Réflexions pour le calcul 3D

Les simulations 2D étant terminées, nous pouvons envisager des calculs en 3D qui nous donneront des résultats reflétant mieux la réalité. Cependant les calculs en 3D prennent plus de temps et demande une réflexion précise en amont afin d'obtenir le plus rapidement possible une simulation la plus proche de l'écoulement dans le SEV de Pau.

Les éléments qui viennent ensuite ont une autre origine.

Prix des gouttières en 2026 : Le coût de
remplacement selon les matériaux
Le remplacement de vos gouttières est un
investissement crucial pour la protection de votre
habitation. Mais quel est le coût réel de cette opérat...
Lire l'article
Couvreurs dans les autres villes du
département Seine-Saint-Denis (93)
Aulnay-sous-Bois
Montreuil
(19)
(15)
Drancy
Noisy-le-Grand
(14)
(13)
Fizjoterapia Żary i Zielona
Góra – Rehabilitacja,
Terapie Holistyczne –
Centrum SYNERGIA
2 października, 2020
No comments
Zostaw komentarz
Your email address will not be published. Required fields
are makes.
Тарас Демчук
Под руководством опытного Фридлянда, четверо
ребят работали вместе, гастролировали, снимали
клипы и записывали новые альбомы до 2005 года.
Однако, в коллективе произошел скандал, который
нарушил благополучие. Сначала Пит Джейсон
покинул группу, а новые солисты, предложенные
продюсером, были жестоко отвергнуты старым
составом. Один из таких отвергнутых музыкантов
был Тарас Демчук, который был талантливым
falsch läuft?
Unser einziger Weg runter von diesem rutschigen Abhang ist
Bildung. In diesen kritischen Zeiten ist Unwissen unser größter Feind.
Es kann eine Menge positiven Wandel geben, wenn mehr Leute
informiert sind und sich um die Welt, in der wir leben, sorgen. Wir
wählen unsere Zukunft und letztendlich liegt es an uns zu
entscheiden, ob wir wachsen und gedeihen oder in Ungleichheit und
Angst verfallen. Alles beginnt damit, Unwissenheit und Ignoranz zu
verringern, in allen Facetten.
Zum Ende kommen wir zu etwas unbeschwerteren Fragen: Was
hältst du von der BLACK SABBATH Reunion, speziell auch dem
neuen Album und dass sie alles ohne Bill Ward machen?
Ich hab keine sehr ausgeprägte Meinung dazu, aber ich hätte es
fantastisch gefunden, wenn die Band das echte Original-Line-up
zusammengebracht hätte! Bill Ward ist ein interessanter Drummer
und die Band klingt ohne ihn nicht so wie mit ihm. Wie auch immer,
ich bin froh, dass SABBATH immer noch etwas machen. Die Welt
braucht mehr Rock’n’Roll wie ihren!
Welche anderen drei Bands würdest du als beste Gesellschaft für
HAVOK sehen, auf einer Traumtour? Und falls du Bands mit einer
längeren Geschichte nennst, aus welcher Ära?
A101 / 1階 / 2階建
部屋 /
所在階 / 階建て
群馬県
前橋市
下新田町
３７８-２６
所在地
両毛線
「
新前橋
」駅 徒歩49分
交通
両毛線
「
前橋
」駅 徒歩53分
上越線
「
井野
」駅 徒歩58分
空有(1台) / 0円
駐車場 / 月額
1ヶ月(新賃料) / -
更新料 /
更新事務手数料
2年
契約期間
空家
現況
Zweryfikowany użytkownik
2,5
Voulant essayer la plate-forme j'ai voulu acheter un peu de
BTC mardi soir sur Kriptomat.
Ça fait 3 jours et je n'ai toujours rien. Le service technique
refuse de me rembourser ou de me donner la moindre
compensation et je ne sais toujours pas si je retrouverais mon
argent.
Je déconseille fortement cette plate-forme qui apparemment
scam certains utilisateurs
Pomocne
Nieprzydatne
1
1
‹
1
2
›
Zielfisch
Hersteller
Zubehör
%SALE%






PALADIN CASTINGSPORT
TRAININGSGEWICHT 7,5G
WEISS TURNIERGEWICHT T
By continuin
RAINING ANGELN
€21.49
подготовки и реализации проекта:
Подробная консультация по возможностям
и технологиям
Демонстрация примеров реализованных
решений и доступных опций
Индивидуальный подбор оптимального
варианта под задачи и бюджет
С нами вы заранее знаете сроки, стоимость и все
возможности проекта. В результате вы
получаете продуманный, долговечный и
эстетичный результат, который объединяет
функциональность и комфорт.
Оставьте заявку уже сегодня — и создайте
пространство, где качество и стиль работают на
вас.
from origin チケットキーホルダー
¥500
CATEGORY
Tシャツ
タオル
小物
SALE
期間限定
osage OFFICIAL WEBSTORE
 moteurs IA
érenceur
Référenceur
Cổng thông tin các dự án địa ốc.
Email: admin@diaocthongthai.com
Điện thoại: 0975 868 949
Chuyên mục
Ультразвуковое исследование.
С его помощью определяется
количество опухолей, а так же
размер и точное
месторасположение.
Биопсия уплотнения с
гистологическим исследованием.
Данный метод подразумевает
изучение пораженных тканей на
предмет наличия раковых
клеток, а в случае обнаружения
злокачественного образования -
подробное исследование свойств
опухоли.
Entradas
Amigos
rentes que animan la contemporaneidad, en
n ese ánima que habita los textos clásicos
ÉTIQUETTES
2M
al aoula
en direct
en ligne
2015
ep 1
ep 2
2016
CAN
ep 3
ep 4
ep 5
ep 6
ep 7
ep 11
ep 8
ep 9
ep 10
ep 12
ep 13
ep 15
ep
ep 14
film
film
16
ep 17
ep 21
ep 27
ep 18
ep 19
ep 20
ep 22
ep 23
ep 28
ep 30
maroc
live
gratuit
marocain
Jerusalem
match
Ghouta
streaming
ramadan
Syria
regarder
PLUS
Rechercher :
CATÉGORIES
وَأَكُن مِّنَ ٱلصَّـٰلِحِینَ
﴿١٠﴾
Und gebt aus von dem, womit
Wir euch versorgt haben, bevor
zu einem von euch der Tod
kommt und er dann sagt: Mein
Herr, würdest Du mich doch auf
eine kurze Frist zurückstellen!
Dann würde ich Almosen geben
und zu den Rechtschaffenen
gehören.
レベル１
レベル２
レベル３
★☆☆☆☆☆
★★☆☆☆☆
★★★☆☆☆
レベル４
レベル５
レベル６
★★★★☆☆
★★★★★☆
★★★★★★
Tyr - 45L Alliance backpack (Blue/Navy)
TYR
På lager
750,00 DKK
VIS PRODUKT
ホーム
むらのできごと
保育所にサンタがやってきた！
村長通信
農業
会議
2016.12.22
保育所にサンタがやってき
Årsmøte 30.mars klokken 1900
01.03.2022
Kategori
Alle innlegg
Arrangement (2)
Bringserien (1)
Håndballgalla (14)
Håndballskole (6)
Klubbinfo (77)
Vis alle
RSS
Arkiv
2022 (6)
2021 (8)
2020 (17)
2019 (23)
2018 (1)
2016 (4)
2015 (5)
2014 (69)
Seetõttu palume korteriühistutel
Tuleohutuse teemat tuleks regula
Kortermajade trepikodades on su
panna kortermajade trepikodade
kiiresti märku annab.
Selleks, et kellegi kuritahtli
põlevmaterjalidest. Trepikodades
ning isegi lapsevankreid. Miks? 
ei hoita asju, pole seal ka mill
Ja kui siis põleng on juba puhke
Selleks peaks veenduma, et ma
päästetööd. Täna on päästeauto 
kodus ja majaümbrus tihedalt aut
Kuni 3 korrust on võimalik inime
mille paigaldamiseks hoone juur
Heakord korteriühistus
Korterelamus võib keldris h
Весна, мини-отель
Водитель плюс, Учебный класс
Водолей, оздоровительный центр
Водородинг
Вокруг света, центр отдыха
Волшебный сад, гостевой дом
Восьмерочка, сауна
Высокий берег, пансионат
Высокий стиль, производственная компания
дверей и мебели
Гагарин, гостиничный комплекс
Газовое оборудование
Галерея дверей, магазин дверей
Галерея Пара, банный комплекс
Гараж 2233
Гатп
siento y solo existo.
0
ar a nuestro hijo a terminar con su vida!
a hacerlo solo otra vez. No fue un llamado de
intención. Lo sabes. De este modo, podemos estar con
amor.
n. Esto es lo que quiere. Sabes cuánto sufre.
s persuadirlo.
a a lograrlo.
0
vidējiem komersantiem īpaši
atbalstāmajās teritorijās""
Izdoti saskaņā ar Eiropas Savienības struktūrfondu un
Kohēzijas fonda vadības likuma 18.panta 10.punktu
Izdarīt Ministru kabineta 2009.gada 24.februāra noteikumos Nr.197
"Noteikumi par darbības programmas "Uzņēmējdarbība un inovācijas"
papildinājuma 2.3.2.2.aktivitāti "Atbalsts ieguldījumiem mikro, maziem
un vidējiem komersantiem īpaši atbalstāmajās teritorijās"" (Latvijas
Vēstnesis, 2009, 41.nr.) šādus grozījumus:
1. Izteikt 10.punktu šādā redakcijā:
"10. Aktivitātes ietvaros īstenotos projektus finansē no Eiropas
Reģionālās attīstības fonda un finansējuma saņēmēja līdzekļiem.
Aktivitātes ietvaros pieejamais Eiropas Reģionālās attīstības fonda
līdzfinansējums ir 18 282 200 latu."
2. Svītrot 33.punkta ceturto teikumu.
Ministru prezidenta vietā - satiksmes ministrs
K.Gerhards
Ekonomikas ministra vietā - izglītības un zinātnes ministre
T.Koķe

Choix de la géométrie et maillage

Nous avons observé avec les calculs 2D (les revoir ici) que les recirculations sont assez semblables pour toutes les géométries avec un léger avantage pour les géométries qui perturbent le plus l'écoulement. A partir de ces résultats et par souci de simplicité pour commencer nos calculs, nous travaillerons avec la géométrie suivante :


Nous avons gardé les mêmes dimensions que celles que nous avions en 2D en extrudant sur une hauteur de 2 m. Notre domaine a maintenant pour dimension 3x15x2 mètres. Pour des raisons de temps de calcul, nous n'avons pas pu résoudre le maillage aussi finement que nous l'aurions souhaité. Le maillage choisit est donc celui-ci :

 

Le domaine est maillé uniformément avec des cellules de 5cm de côté, à l'exception des bords. Ceux-ci possèdent une couche de deux étages de mailles plus petites afin de limiter les effets des murs. Le maillage comporte maintenant plus de 800 000 mailles et le temps de calcul devient conséquent.

 

Modèle physique et initialisation

 

Contrairement aux calculs 2D menés précédemment, nous réaliserons un calcul multiphasique (eau et air) afin de visualiser la surface libre de l'écoulement et les variations de hauteurs d'eau. Nous avons donc décidé de prendre une hauteur de domaine de 2m, afin de pouvoir faire face aux possibles modifications de hauteur d'eau (initialement la hauteur est de 1 m, mais il se peut que le niveau monte à l'approche des épis).

Nous avons paramétré le modèle physique que nous voulions pour modéliser au mieux notre zone du parcours. Nous nous sommes placés dans un cas multiphasique, non stationnaire et turbulent, à densité constante pour l'eau et un comportement de gaz réel pour l'air (bien qu'ici, le comportement de l'air n'a qu'une influence négligeable sur celui de l'eau) et enfin la prise en compte de la gravité, pour donner une légère pente au domaine, afin d'approcher au mieux les conditions physiques réelles.

Notre première idée était de remplir entièrement le domaine à une hauteur d'eau (1 m) puis de mettre uniquement comme condition limite une vitesse d'entrée de 1m/s sur une hauteur de 1 m. Il s'est avéré que le code ne supportait pas ce genre de condition initiale : il divergeait car cela créait, au niveau des mailles en contact avec les épis, de fort pic de pression à l'amont de l'épi et de fortes dépressions -voire des pressions négatives- à l'aval de celui-ci. Il a donc fallu initialiser le domaine vide et le laisser se remplir, ce qui rallonge encore le temps de calcul.